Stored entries
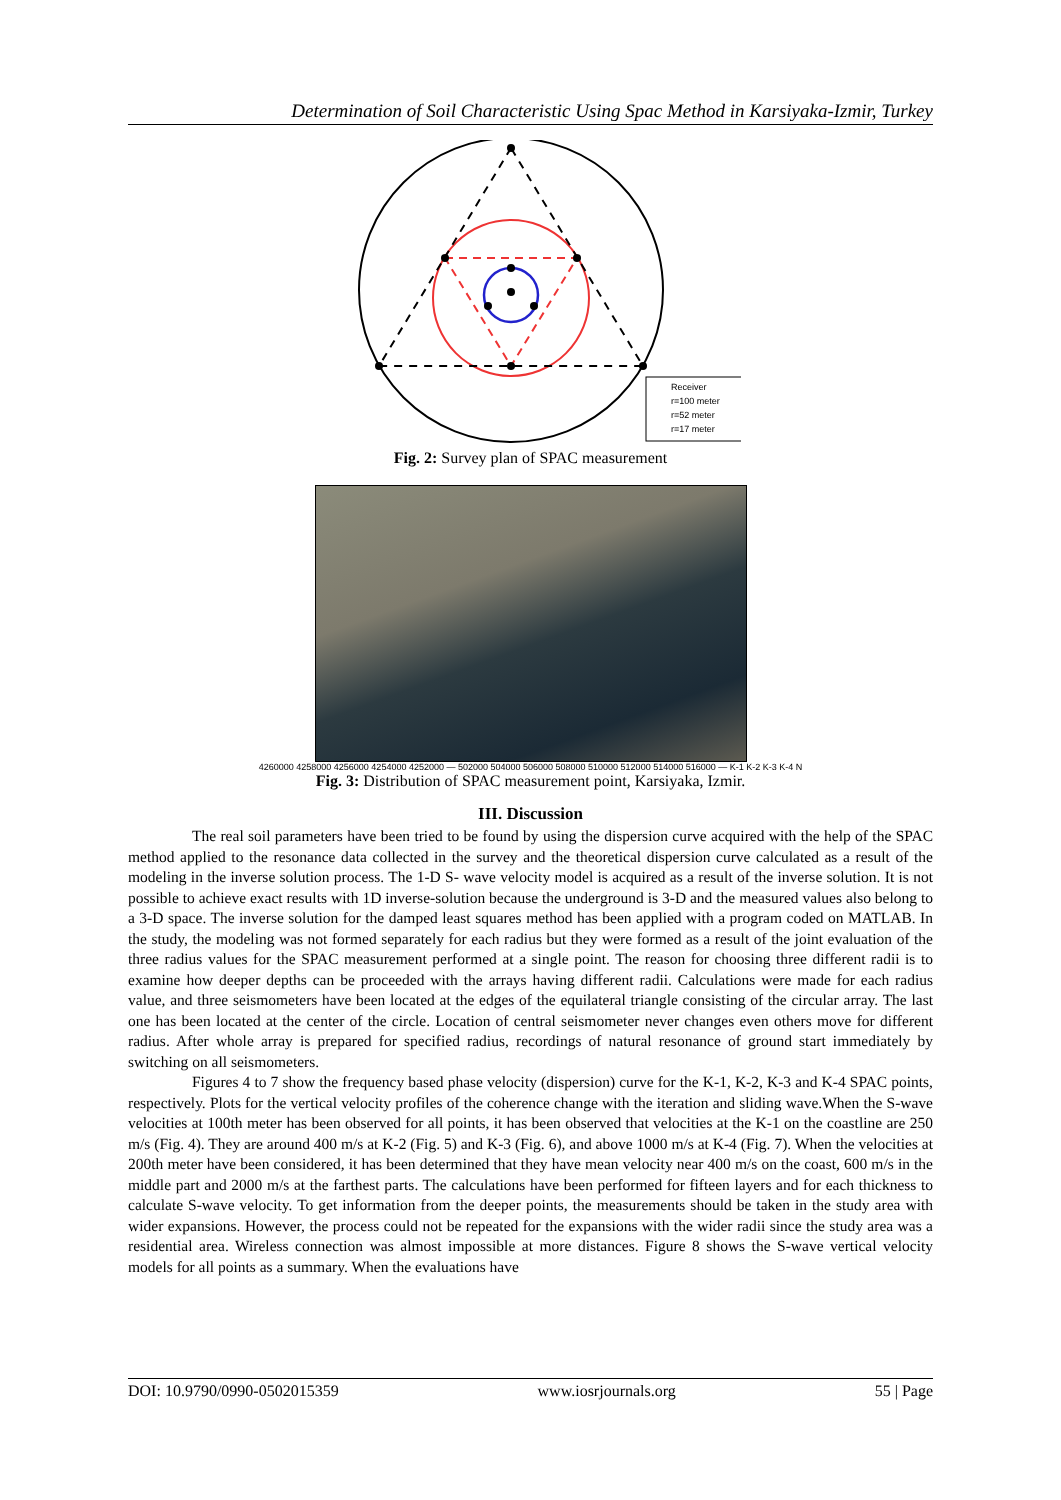Determination of Soil Characteristic Using Spac Method in Karsiyaka-Izmir, Turkey
Receiver
r=100 meter
r=52 meter
r=17 meter
Fig. 2: Survey plan of SPAC measurement
4260000 4258000 4256000 4254000 4252000 — 502000 504000 506000 508000 510000 512000 514000 516000 — K-1 K-2 K-3 K-4 N
Fig. 3: Distribution of SPAC measurement point, Karsiyaka, Izmir.
III. Discussion
The real soil parameters have been tried to be found by using the dispersion curve acquired with the help of the SPAC method applied to the resonance data collected in the survey and the theoretical dispersion curve calculated as a result of the modeling in the inverse solution process. The 1-D S- wave velocity model is acquired as a result of the inverse solution. It is not possible to achieve exact results with 1D inverse-solution because the underground is 3-D and the measured values also belong to a 3-D space. The inverse solution for the damped least squares method has been applied with a program coded on MATLAB. In the study, the modeling was not formed separately for each radius but they were formed as a result of the joint evaluation of the three radius values for the SPAC measurement performed at a single point. The reason for choosing three different radii is to examine how deeper depths can be proceeded with the arrays having different radii. Calculations were made for each radius value, and three seismometers have been located at the edges of the equilateral triangle consisting of the circular array. The last one has been located at the center of the circle. Location of central seismometer never changes even others move for different radius. After whole array is prepared for specified radius, recordings of natural resonance of ground start immediately by switching on all seismometers.
Figures 4 to 7 show the frequency based phase velocity (dispersion) curve for the K-1, K-2, K-3 and K-4 SPAC points, respectively. Plots for the vertical velocity profiles of the coherence change with the iteration and sliding wave.When the S-wave velocities at 100th meter has been observed for all points, it has been observed that velocities at the K-1 on the coastline are 250 m/s (Fig. 4). They are around 400 m/s at K-2 (Fig. 5) and K-3 (Fig. 6), and above 1000 m/s at K-4 (Fig. 7). When the velocities at 200th meter have been considered, it has been determined that they have mean velocity near 400 m/s on the coast, 600 m/s in the middle part and 2000 m/s at the farthest parts. The calculations have been performed for fifteen layers and for each thickness to calculate S-wave velocity. To get information from the deeper points, the measurements should be taken in the study area with wider expansions. However, the process could not be repeated for the expansions with the wider radii since the study area was a residential area. Wireless connection was almost impossible at more distances. Figure 8 shows the S-wave vertical velocity models for all points as a summary. When the evaluations have
DOI: 10.9790/0990-0502015359 www.iosrjournals.org 55 | Page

WHAT YOU HAVE TO DO: The answer must be an exact copy of every record above, minus the pictures.

WRITTEN ANSWER:
Determination of Soil Characteristic Using Spac Method in Karsiyaka-Izmir, Turkey
Receiver
r=100 meter
r=52 meter
r=17 meter
Fig. 2: Survey plan of SPAC measurement
4260000 4258000 4256000 4254000 4252000 — 502000 504000 506000 508000 510000 512000 514000 516000 — K-1 K-2 K-3 K-4 N
Fig. 3: Distribution of SPAC measurement point, Karsiyaka, Izmir.
III. Discussion
The real soil parameters have been tried to be found by using the dispersion curve acquired with the help of the SPAC method applied to the resonance data collected in the survey and the theoretical dispersion curve calculated as a result of the modeling in the inverse solution process. The 1-D S- wave velocity model is acquired as a result of the inverse solution. It is not possible to achieve exact results with 1D inverse-solution because the underground is 3-D and the measured values also belong to a 3-D space. The inverse solution for the damped least squares method has been applied with a program coded on MATLAB. In the study, the modeling was not formed separately for each radius but they were formed as a result of the joint evaluation of the three radius values for the SPAC measurement performed at a single point. The reason for choosing three different radii is to examine how deeper depths can be proceeded with the arrays having different radii. Calculations were made for each radius value, and three seismometers have been located at the edges of the equilateral triangle consisting of the circular array. The last one has been located at the center of the circle. Location of central seismometer never changes even others move for different radius. After whole array is prepared for specified radius, recordings of natural resonance of ground start immediately by switching on all seismometers.
Figures 4 to 7 show the frequency based phase velocity (dispersion) curve for the K-1, K-2, K-3 and K-4 SPAC points, respectively. Plots for the vertical velocity profiles of the coherence change with the iteration and sliding wave.When the S-wave velocities at 100th meter has been observed for all points, it has been observed that velocities at the K-1 on the coastline are 250 m/s (Fig. 4). They are around 400 m/s at K-2 (Fig. 5) and K-3 (Fig. 6), and above 1000 m/s at K-4 (Fig. 7). When the velocities at 200th meter have been considered, it has been determined that they have mean velocity near 400 m/s on the coast, 600 m/s in the middle part and 2000 m/s at the farthest parts. The calculations have been performed for fifteen layers and for each thickness to calculate S-wave velocity. To get information from the deeper points, the measurements should be taken in the study area with wider expansions. However, the process could not be repeated for the expansions with the wider radii since the study area was a residential area. Wireless connection was almost impossible at more distances. Figure 8 shows the S-wave vertical velocity models for all points as a summary. When the evaluations have
DOI: 10.9790/0990-0502015359 www.iosrjournals.org 55 | Page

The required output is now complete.